Seth Kirby and Bianca Layog are both creative writing majors at the arts academy, although both began writing at different times in their lives and for different reasons.
“For me it happened around sixth grade,” Seth said. “It was around Halloween and we were assigned to write a short story, a horror story. At the time I was really into Goosebumps and Michigan Chiller books so I wanted to write something that was kind of inspired by that. I presented it in class and everyone loved it. It was a big confidence boost for me, at the time I didn’t know what I wanted to do. It was something I could do that I liked.”

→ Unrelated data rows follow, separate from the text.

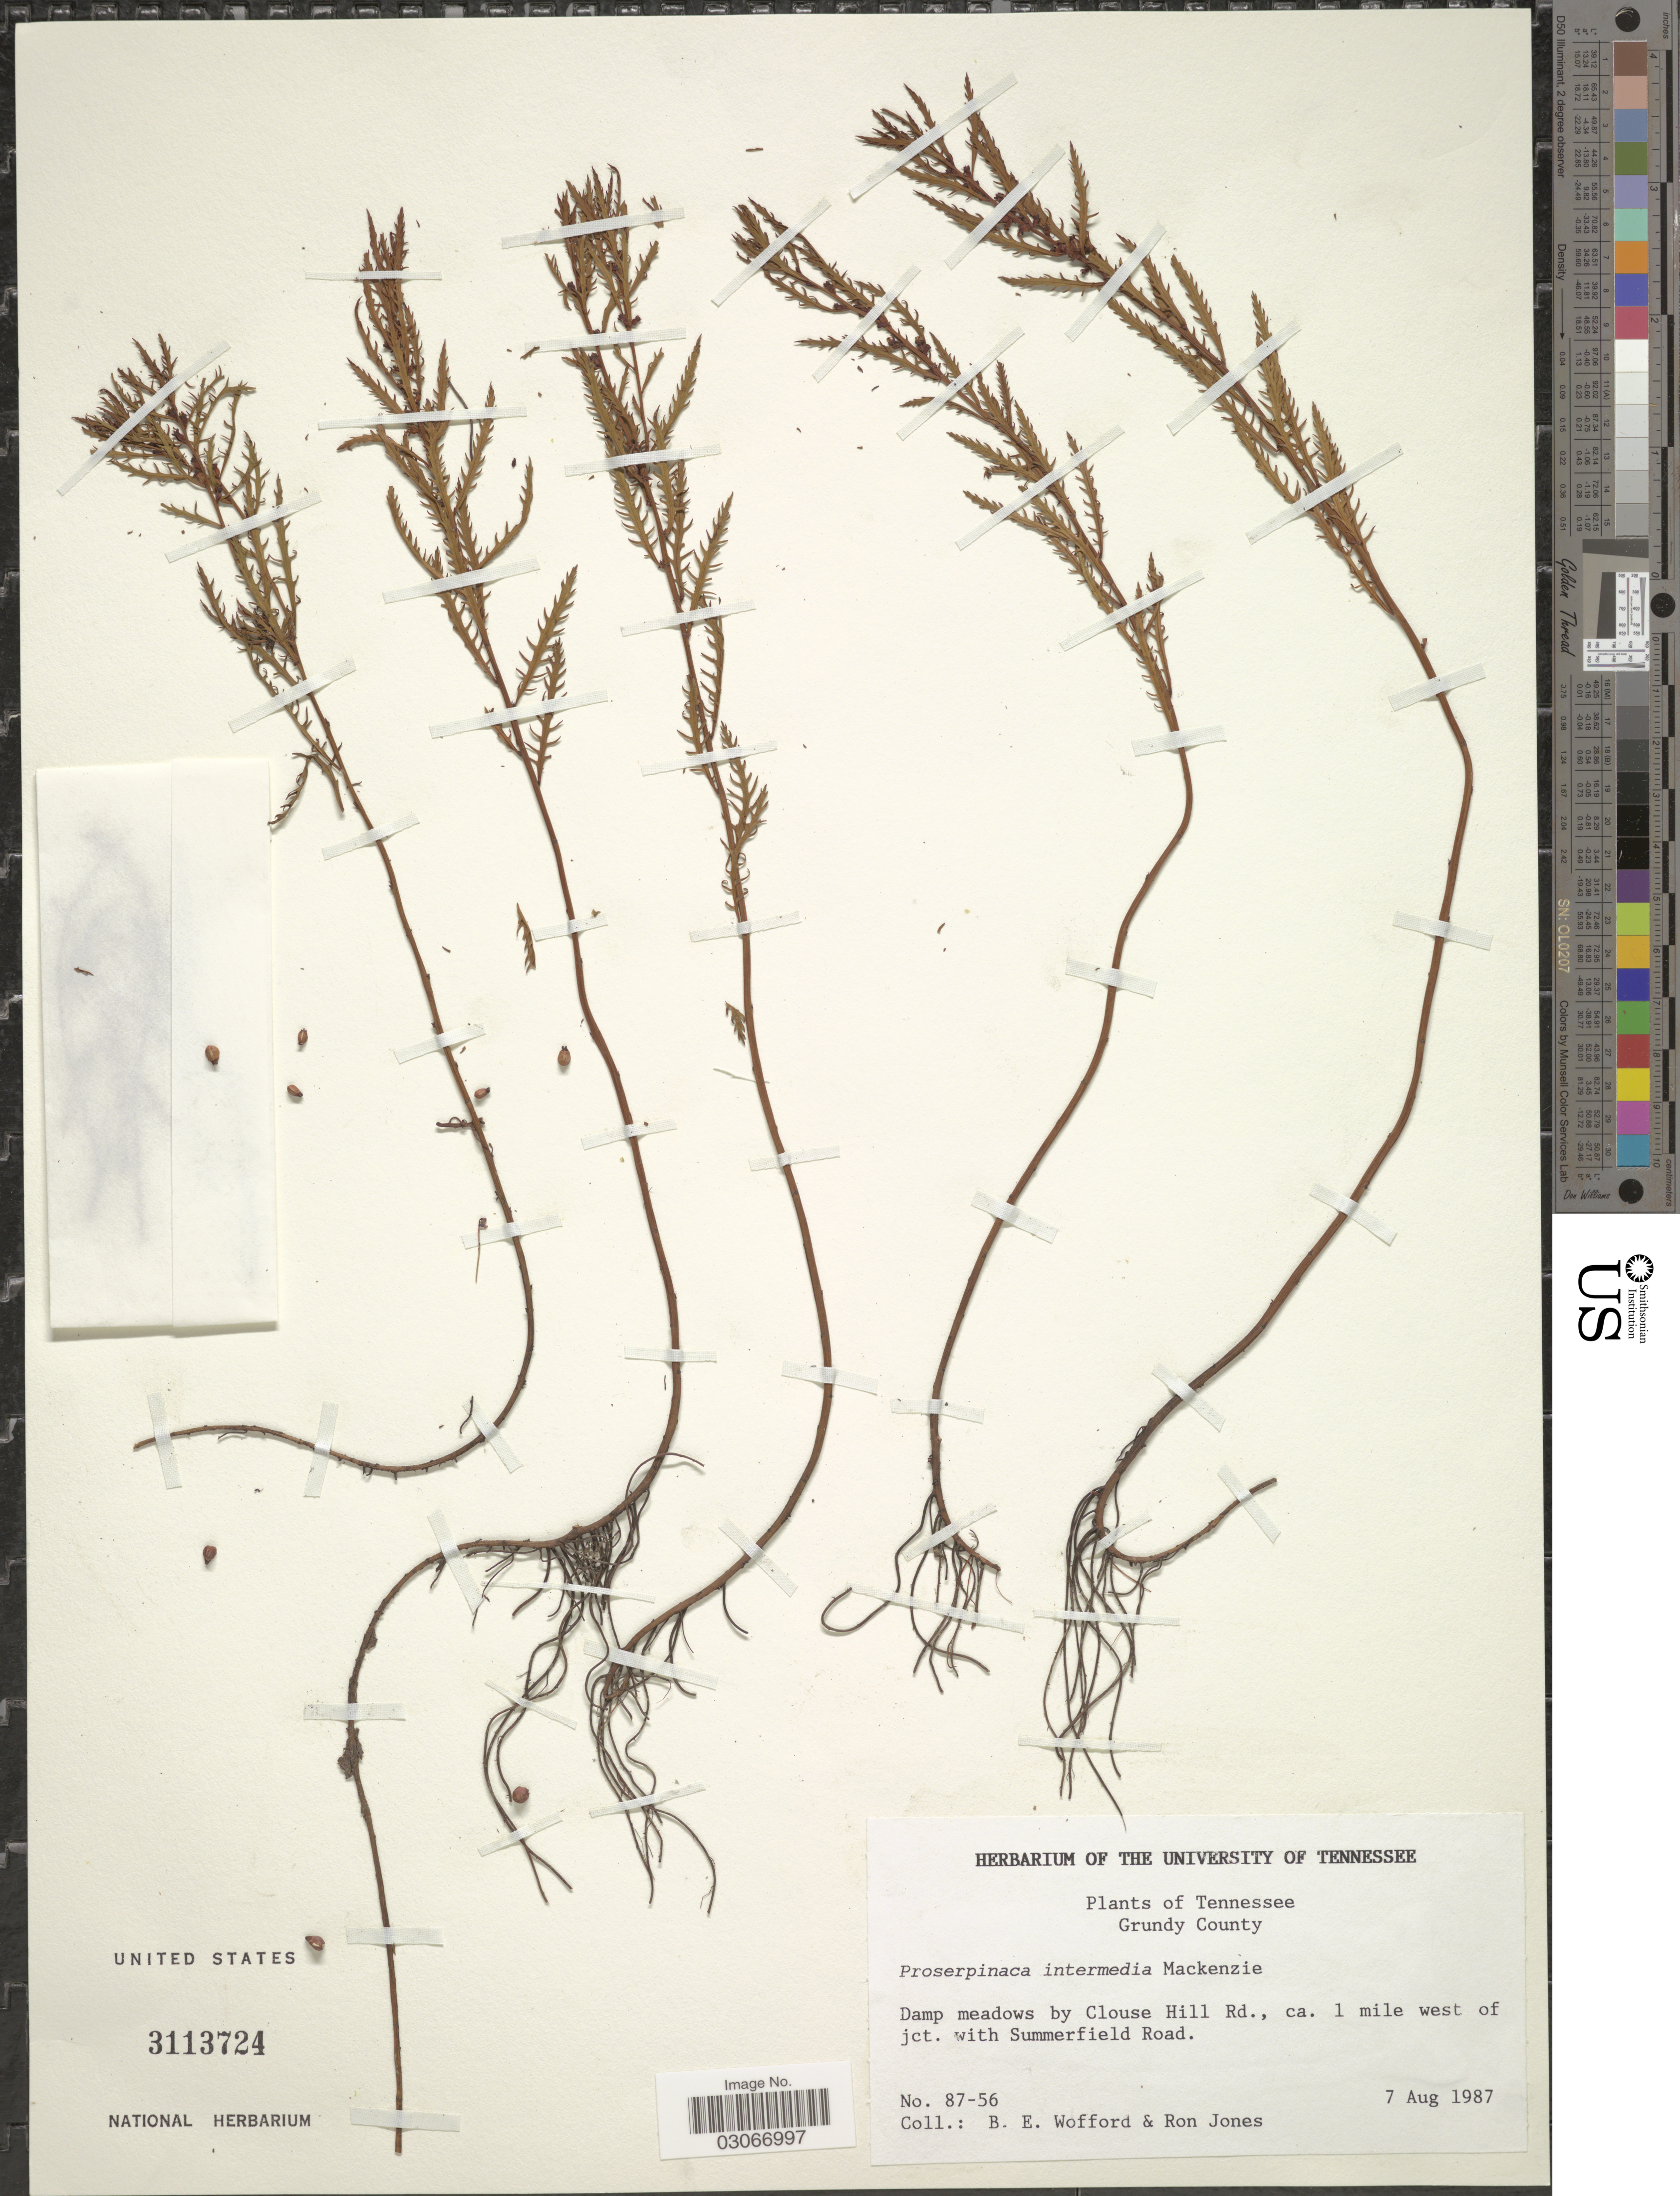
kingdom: Plantae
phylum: Tracheophyta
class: Magnoliopsida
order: Saxifragales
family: Haloragaceae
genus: Proserpinaca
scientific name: Proserpinaca intermedia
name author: Mack.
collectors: B. Wofford & R. Jones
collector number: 87-56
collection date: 1987-08-07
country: United States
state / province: Tennessee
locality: Grundy County. Damp meadows by Clouse Hill Rd., ca. 1 mile west of jct. with Summerfield Road.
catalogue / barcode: US 3113724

Bianca focused on music more throughout her childhood but always liked writing and felt like it was something she could do for herself.
“It was almost refreshing because it was something my parents didn’t interfere with. I felt like I could do whatever I wanted with it and didn’t take it seriously, but I knew that it was important to me.”
When a middle school english teacher asked her to start writing feature articles for the school newspaper she said yes, and while she enjoyed the challenge of providing articles for the paper, she missed creative writing.
“My mom and I were walking home from school and she said ‘I know someone from your orchestra who applied to Interlochen for violin, you should look into that.’ I said that it sounded like a cool place, but I wasn’t going to major in violin.’ It was a conversation,” Bianca said.
The creative writing classes are heavily discussion based and cover a broad range of different kinds of writing. Seth and Bianca have studied poetry, nonfiction writing and classes that have combined genres into a hybrid format writing.
“In our creative writing classes we usually sit around a table and the teacher’s will open whatever we’re talking up for discussion. So we’ll be talking to each other, bouncing ideas off of each other,” Bianca said.
Both students agreed that their classes weren’t like traditional high school classes in that there is a collaborative environment where each student contributes to a discussion and the teacher isn’t talking at students.
“I don’t think there’s a single class that isn’t focused around a discussion or a peer review or something like that. A teacher may be leading the class, but everybody’s voice is considered,” Seth said.
Both Bianca and Seth are eloquent with their words and easy to talk to, and no doubt some of these speaking skills are influenced by being writers, but they’ve also sharpened their ideas and speaking skills through having to be vocal in their workshop style classes.
“That was one of my biggest problems coming in here freshmen year. I did not know how to speak for myself. I thought, ‘Oh my God am I supposed to be here?’”
Bianca has found that she very much belongs at the school and recently has been drawn towards nonfiction writing after taking a nonfiction writing class. She’s interested in combining academic voices with nonfiction writing and recently wrote a personal essay that she formatted as a paper.
“It was a weird dynamic, I would cite personal experiences in the paper.”
Seth is interested in nonfiction as well, but in a different way. A workshop class that he is taking this year mixes genres, and he’s become interested in the different forms that fiction, nonfiction and poetry can take and how the genres can blend together. He recently worked on a piece that was a response to the painting The Landscape of the Fall of Icarus. Icarus, the Greek mythology character who’s makeshift wings melted under the sun, inspired Seth to write a response that annotated Icarus’s death like a crime scene.
“I ended up making it almost as a case file type of thing. You had to go back and forth between documents to get the full story and it was also being told through the lens through these modern investigators who felt out of place in ancient Greece.”
Both students are inspired by their surroundings and their peers, and both students are interested in pursuing careers in writing. Bianca has fallen in love with writing fiction, and Seth is interested in writing nonfiction or fiction.
As far as what they like to read in their free time?
“We don’t have time to read,” Bianca said. “But, that’s okay because I usually love the stuff I’m reading in class.”